> **Exercise aim**
In the data that follows, find the line with "Malay and Malabar"; transcribe it, every later line up to the one with "(Bottom) Chinese women", and that line as well, exactly and with no others.

[Collected data]
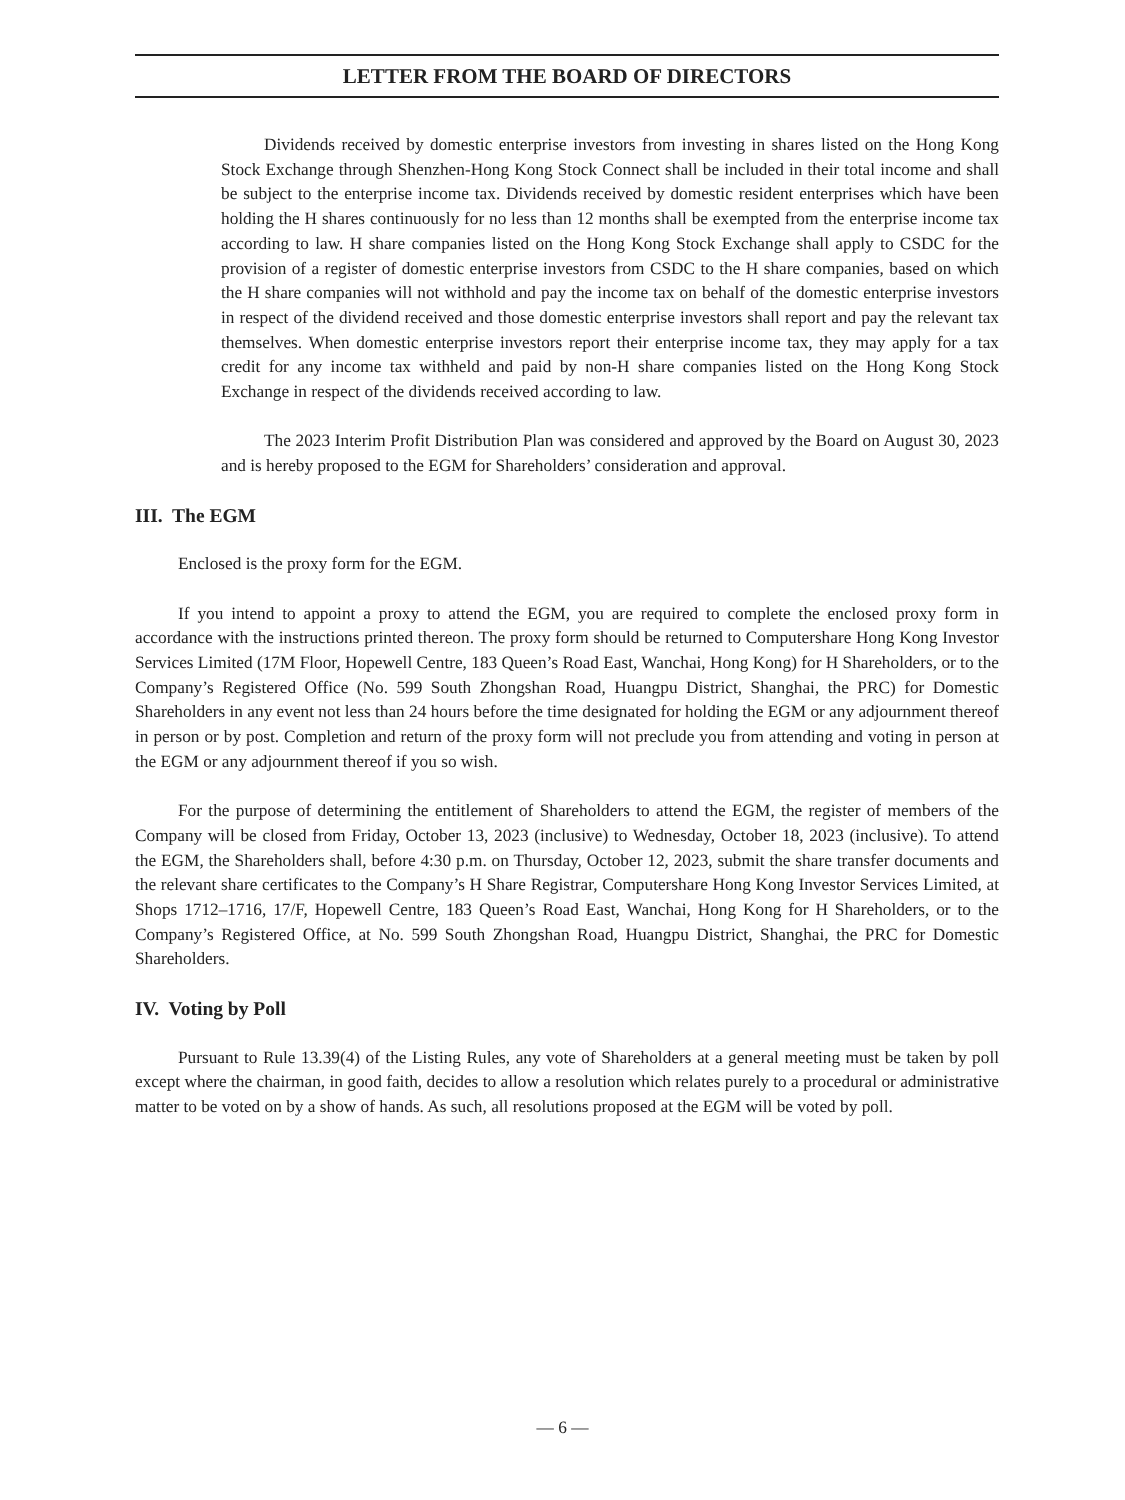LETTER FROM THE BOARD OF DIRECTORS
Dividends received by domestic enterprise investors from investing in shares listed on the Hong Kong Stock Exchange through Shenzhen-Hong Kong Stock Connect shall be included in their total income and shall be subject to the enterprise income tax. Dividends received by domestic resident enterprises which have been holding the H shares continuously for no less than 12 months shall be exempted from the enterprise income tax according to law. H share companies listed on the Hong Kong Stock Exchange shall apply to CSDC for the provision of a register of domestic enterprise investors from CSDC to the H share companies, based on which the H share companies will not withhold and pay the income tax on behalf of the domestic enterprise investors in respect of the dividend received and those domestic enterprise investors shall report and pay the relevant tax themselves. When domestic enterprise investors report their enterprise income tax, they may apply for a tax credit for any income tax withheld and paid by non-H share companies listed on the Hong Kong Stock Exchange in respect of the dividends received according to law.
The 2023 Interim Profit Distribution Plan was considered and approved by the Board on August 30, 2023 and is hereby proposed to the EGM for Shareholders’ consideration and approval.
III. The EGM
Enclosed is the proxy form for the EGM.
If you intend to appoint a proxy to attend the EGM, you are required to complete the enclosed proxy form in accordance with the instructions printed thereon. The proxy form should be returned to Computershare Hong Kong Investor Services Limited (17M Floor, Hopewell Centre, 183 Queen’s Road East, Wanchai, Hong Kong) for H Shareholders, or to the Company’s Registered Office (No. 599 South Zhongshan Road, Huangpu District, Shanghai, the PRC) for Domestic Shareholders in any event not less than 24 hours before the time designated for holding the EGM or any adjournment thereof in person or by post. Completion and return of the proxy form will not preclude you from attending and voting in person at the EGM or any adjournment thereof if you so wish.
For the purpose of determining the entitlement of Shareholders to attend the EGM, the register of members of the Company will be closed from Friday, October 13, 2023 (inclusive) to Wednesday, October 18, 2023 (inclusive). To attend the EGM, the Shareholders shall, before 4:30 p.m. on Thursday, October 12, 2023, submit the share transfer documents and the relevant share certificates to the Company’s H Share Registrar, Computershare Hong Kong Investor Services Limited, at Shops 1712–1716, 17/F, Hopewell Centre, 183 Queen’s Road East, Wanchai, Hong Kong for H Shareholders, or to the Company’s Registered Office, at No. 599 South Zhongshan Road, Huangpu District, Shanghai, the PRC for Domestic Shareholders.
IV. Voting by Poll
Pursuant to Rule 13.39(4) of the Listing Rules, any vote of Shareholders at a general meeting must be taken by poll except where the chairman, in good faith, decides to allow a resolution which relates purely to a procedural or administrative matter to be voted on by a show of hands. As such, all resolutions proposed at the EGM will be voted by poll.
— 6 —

...

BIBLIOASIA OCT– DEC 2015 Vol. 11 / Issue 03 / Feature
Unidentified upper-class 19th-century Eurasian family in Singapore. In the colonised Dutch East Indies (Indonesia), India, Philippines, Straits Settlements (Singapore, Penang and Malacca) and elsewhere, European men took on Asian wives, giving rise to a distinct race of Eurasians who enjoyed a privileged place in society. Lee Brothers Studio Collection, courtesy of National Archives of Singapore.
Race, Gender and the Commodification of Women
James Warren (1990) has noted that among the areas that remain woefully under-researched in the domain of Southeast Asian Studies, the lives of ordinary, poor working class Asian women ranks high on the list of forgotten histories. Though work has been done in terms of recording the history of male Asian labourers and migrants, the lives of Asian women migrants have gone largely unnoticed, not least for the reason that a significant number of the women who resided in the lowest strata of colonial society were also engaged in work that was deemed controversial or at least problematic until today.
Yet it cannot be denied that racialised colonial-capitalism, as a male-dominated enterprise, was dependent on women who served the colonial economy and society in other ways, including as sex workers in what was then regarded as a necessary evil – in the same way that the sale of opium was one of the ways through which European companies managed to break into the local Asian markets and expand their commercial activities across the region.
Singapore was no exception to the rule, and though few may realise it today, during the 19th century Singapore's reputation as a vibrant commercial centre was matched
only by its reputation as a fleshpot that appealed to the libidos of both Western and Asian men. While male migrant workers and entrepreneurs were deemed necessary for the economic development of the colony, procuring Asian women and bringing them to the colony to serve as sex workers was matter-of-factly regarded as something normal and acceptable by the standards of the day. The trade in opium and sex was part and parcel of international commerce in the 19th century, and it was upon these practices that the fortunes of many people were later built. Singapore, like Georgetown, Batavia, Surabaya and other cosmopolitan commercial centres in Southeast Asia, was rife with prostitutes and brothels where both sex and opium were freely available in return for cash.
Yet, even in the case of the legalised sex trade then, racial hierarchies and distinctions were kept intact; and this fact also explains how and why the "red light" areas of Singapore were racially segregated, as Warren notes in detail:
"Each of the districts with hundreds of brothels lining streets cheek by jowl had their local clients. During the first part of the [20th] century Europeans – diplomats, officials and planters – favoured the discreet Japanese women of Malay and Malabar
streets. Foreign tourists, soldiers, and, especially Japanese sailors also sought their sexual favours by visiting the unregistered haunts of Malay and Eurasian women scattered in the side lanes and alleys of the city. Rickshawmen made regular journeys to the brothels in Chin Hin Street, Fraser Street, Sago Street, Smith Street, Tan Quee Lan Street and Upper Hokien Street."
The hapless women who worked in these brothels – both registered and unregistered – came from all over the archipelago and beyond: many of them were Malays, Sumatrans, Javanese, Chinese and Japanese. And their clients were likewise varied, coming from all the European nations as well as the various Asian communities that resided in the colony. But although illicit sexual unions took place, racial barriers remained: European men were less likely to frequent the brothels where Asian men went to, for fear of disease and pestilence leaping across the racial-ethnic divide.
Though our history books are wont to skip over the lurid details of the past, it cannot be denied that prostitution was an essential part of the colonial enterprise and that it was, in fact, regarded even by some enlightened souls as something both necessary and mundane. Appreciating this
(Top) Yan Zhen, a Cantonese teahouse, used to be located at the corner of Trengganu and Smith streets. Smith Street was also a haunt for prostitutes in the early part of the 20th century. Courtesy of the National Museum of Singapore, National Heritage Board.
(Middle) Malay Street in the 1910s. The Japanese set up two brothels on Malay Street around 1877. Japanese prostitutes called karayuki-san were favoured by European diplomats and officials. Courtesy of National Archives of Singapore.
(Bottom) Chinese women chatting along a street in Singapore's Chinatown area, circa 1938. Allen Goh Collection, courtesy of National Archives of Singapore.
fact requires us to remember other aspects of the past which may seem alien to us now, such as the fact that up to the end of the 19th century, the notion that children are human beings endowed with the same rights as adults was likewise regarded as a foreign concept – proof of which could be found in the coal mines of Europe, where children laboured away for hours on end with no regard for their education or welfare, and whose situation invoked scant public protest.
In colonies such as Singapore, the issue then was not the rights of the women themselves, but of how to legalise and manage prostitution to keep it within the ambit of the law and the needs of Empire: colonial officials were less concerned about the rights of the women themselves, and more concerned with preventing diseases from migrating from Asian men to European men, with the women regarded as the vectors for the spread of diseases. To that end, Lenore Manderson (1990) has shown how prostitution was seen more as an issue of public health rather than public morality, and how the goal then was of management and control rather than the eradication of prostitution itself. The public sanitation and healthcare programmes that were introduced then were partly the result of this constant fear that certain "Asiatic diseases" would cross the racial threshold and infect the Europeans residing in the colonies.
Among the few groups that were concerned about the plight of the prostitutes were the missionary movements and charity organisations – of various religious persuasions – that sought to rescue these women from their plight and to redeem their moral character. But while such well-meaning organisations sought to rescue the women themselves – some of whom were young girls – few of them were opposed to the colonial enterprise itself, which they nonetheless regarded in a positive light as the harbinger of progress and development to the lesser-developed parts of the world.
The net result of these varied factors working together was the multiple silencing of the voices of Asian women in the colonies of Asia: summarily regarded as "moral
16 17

--

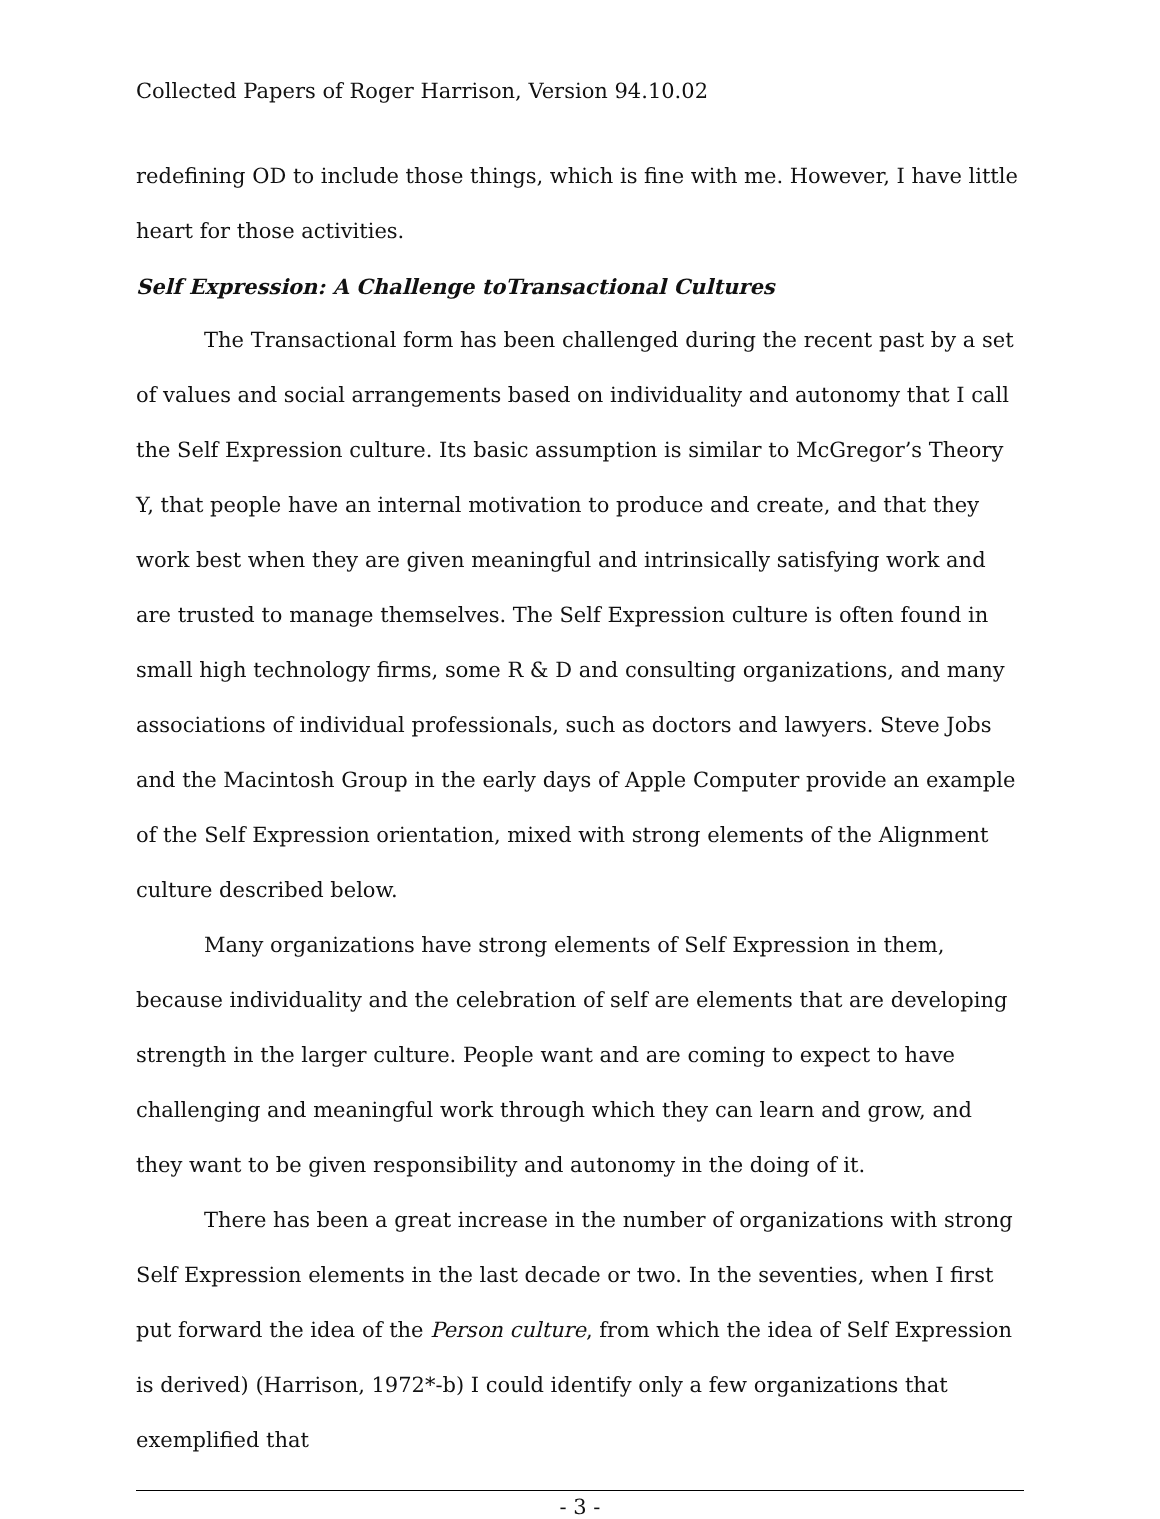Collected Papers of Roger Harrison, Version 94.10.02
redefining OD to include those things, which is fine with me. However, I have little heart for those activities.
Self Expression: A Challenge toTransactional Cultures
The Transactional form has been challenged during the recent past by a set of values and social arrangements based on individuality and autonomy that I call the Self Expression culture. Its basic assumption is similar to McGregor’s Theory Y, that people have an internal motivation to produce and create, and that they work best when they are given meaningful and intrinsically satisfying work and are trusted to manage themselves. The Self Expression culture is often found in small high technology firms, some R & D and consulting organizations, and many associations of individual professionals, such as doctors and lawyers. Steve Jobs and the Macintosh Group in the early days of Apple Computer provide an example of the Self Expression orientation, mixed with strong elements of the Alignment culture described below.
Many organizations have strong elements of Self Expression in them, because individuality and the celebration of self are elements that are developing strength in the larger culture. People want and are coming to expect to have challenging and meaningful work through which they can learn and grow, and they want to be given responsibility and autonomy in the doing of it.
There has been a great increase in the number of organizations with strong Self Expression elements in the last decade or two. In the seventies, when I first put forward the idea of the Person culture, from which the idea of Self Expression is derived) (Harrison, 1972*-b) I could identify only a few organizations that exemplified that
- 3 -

> **Response to the exercise**
"Each of the districts with hundreds of brothels lining streets cheek by jowl had their local clients. During the first part of the [20th] century Europeans – diplomats, officials and planters – favoured the discreet Japanese women of Malay and Malabar
streets. Foreign tourists, soldiers, and, especially Japanese sailors also sought their sexual favours by visiting the unregistered haunts of Malay and Eurasian women scattered in the side lanes and alleys of the city. Rickshawmen made regular journeys to the brothels in Chin Hin Street, Fraser Street, Sago Street, Smith Street, Tan Quee Lan Street and Upper Hokien Street."
The hapless women who worked in these brothels – both registered and unregistered – came from all over the archipelago and beyond: many of them were Malays, Sumatrans, Javanese, Chinese and Japanese. And their clients were likewise varied, coming from all the European nations as well as the various Asian communities that resided in the colony. But although illicit sexual unions took place, racial barriers remained: European men were less likely to frequent the brothels where Asian men went to, for fear of disease and pestilence leaping across the racial-ethnic divide.
Though our history books are wont to skip over the lurid details of the past, it cannot be denied that prostitution was an essential part of the colonial enterprise and that it was, in fact, regarded even by some enlightened souls as something both necessary and mundane. Appreciating this
(Top) Yan Zhen, a Cantonese teahouse, used to be located at the corner of Trengganu and Smith streets. Smith Street was also a haunt for prostitutes in the early part of the 20th century. Courtesy of the National Museum of Singapore, National Heritage Board.
(Middle) Malay Street in the 1910s. The Japanese set up two brothels on Malay Street around 1877. Japanese prostitutes called karayuki-san were favoured by European diplomats and officials. Courtesy of National Archives of Singapore.
(Bottom) Chinese women chatting along a street in Singapore's Chinatown area, circa 1938. Allen Goh Collection, courtesy of National Archives of Singapore.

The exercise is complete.